The stars are also fire by Poul Anderson. Part eleven

A specter passed by, desert, rock thrusting naked where plowed soil had washed away and blown away.A river ran thick with poison. Air gnawed at lungs. Horde upon horde, humankind laid waste around it as never a plague of locusts did, and where songbirds once nested rats ran through the alleys and the sewers.

But that was gone, or almost gone, and Earth bloomed afresh. It was the cybercosm that saved the forests and their tigers—yes, human determination was necessary, but only through technology could the change happen without catastrophe, and the cybercosm kept the will to make the change alive in humans by its counsel and its ever more visible victories over desolation.

Again the tiger sprang in Kenmuir’s sight. Phantasmagoria ended. He lay among the gleaming arcs and heard: “Equally should the Lunarian people, who have done much that is magnificent, join their gifts to the rest of humanity in creating and becoming human destiny.”

Though peace had returned to him, it still served his selfhood, his mind. “This is true, but is it enough? Why must every branch of us grow the same way? And what way is it?”

“No single one. Whatever multitudinous ways you and your descendants choose. Think back. Who today is forced? Is Earth not as diverse as at any time formerly, or more?”

Yes, Kenmuir agreed: and not just in societies and uncoerced individuals but in the richness of nature restored across the globe, from white bear on polar ice to bison and antelope on the plains, from hawks asoar to peacocks in the jungle, from palm to pine, from mountaintop to ocean depth, alive, alive.

The voice went on: “However, should not reason, compassion, and reverence guide you? Else you are less than apes, for apes at least act according to their birthright, and it is in your birthright to think.”

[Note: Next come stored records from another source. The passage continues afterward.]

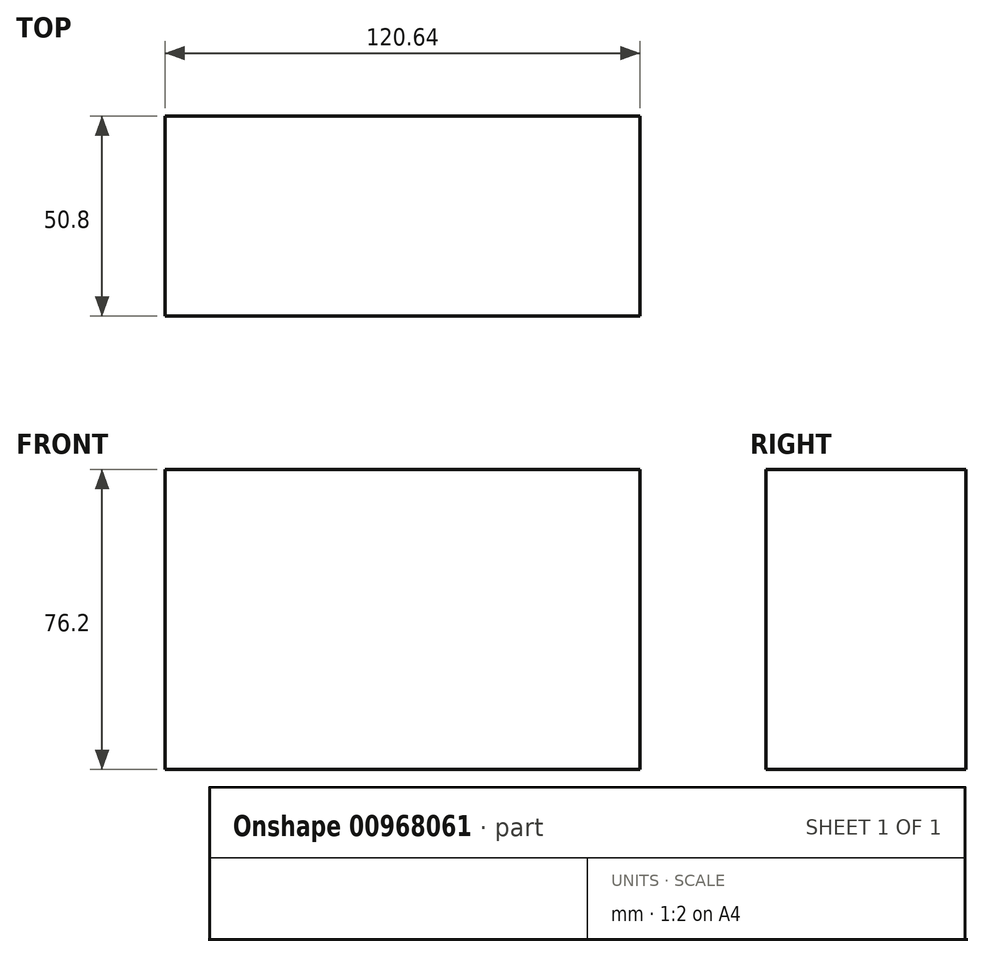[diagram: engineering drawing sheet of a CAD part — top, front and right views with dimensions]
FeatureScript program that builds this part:
annotation { "Feature Type Name" : "Feature", "Feature Type Description" : "" }
export const myFeature = defineFeature(function(context is Context, id is Id, definition is map)
    precondition{}
    {
        {
            var Q0;
            Q0=qCreatedBy(makeId("Front.planeOp"),FACE);
            var sketch = newSketch(context, id + "F0", { "sketchPlane" : qUnion([Q0])});
            skLineSegment(sketch, "E0.bottom", {"start": v(60.33, 38.1) * mm, "end": v(-60.33, 38.1) * mm});
            skLineSegment(sketch, "E0.top", {"start": v(60.33, -38.1) * mm, "end": v(-60.33, -38.1) * mm});
            skLineSegment(sketch, "E0.left", {"start": v(60.33, 38.1) * mm, "end": v(60.33, -38.1) * mm});
            skLineSegment(sketch, "E0.right", {"start": v(-60.33, 38.1) * mm, "end": v(-60.33, -38.1) * mm});
            skPoint(sketch, "E0.middle", {"position": v(0, 0) * mm});
            skSolve(sketch);
        }
        {
            var Q0;
            Q0 = qSketchRegion(id + "F0", true);
            extrude(context, id + "F1", {"entities" : qUnion([Q0]), "endBound" : BoundingType.SYMMETRIC, "depth" : 50.8 * mm, "offsetDistance" : 25.4 * mm});
        }
    });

Kenmuir could not help but recall what else was inborn, and how thin a glimmer consciousness was upon it. But let him not stray off into that realm. Get back to the question that brought him here. “Why don’t you want Proserpina known? Are you afraid of a few Lunarians on a distant asteroid?”

As ridiculous as that sounded, he nearly regretted uttering it. Then he decided it was best gotten rid of.

The reply came grave. He thought that the Teramind had no need to bluster like the God of Job; it could afford patience, yes, courtesy. “Of course not—as such. What is to be feared is the spirit that would be resurrected. In the end, fate lies with the spirit.”

“I, I don’t understand,” Kenmuir faltered. It couldn’t mean some mind-over-matter absurdity.

“The Faustian spirit. It is not dead, not quite, here on Earth; it lives, underground and unrecognized, in the Lunarians; and at Alpha Centauri it flourishes triumphant.”

Kenmuir knew not whether the vision of Demeter came to him out of the darkness or out of memory. How often had he filled himself with those images transmitted by the colonists across the years and light-years? How much was envy a bitter or a wistful part of his being? Lost in the dream, he could merely ask, “What’s wrong there?”—for all he saw was splendor, courage, and ineluctable tragedy.

“It was, it is a spirit that does not accept limits, that has no end or check on its wants and its endeavors. The forebears of the folk yonder would not make their peace with the powers they had aggrieved at home, although peace was offered them. They were not able to, because they were never content. Therefore they chose to depart, over a bridge that burned behind them, to a world they knew was doomed. Now their descendants will not accept that doom.”

“What else can they do?” sighed Kenmuir. What else but resign themselves, talcing whatever comfort lay in the fact that oblivion was still some centuries removed? It had taken every resource that Fireball at its height commanded to send a few “bodies in coldsleep across the gulf between. At Centauri they could do no more than this; and unless a handful came back to Sol, any such effort would be futile. The distance to the next marginally habitable world was too much; radiation during the voyage would wreak irreparable damage. Downloads could go, yes. Guthrie’s explored among those stars. But the humans were rare who wished to be downloads. Those that did could continue as well at the sun where they were, together with the Lunarians on their asteroids: a settlement as unmeaning as Rapa Nui had been in its Pacific loneliness after the canoes no longer sailed.